Sorry for the lack of posts lately, but I have been incredibly busy as of late. As of this year, I am the new Autodesk Inventor Instructor at a major CAD Tutorial Producer . Over the past six months or so, I have produced 368 Autodesk Inventor video lessons that span nearly 32 hours, and cover Autodesk Inventor 2014 from ‘soup to nuts’.
More about that later……….. but for now, stick around for a brief lesson on assembly modeling where I will show how to restructure newly added elements of a large assembly. I will do so using some of the BIM-esque work I have been doing on the Blackhawk Cottage. I recently routed the ducting for the cottage’s 18,000 btu high efficiency wall furnace (it takes very little to heat the place), and I’m nearly done installing that ducting, so I’ll include some images of that as well.

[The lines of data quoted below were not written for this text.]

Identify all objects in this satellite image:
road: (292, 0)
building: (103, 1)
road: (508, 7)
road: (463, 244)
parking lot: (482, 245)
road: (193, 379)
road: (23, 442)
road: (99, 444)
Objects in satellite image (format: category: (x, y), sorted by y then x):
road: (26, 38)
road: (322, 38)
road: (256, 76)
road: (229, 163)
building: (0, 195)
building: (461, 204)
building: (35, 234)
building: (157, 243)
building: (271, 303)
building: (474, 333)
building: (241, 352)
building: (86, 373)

The placement of the PVC pipe for the unit was pretty tricky because of the incredibly tight spaces it needed to go into, and the fact that I don’t want to build bulkheads all over the place to hide things. There is a 3” mechanical chase built into what I refer to as the, of all things, mechanical wall, and this pair of pipes had to make its way through much of the already built wall. This is because when the cottage was originally designed, they did not make high efficiency furnaces small enough for a small ultra efficient design. Now they do, and before the wall is sealed up, the ductwork needed to be in place.
The image below shows how I started routing the duct. It is a part created in-place in the Master Assembly, and grounded at the origin. From there I project whatever geometry is needed to create the pipe run, which in this case is self draining back to the heater…
It would have been nice to just go straight through the wall, but that is the front of the building. The location chosen is within a cluster of mechanical venting so as not to have stuff poking out along the entire wall. On a small home such as this, it starts to resemble a porcupine pretty quickly.
The new pipes are the PVC ones closest to the viewer, and are capped off at this time. The others are the Air to Air exhaust and the On-Demand water heater exhaust…
To get the pipes to that location took some doing. As you can see in the image below, the pipes had to pass in front of a large electrical conduit as well as a cluster of flex conduit (blue) that runs to the media hub…
And here is the area where the pipes exit…
In this close-up, you can see the cottage’s construction. From the 7/16” OSB outward, the next layer is an uninterrupted 2” EPS skin, then ¾” furring attached to the studs through the foam, and finally the seamless steel siding. On this side of the OSB will be 5 ½” high density insulation. The R-Value for the walls exceeds R-31…
Back to the model…
As you can see in the image to the right, everything below the Electronics assembly is new to the model, and is all part of the plumbing for the heater, so I will be Demoting everything below the Electronics assembly into a new assembly. To do so, I simply select all of the parts below the Electronics assembly…
…then chose Component > Demote from the context menu. I saved the file in the HVAC folder as Heater.iam…
Clicking OK brings up this nag screen if it hasn’t been permanently dismissed already…
The end result is a nice tidy assembly, that will eventually become a sub-assembly of the HVAC assembly.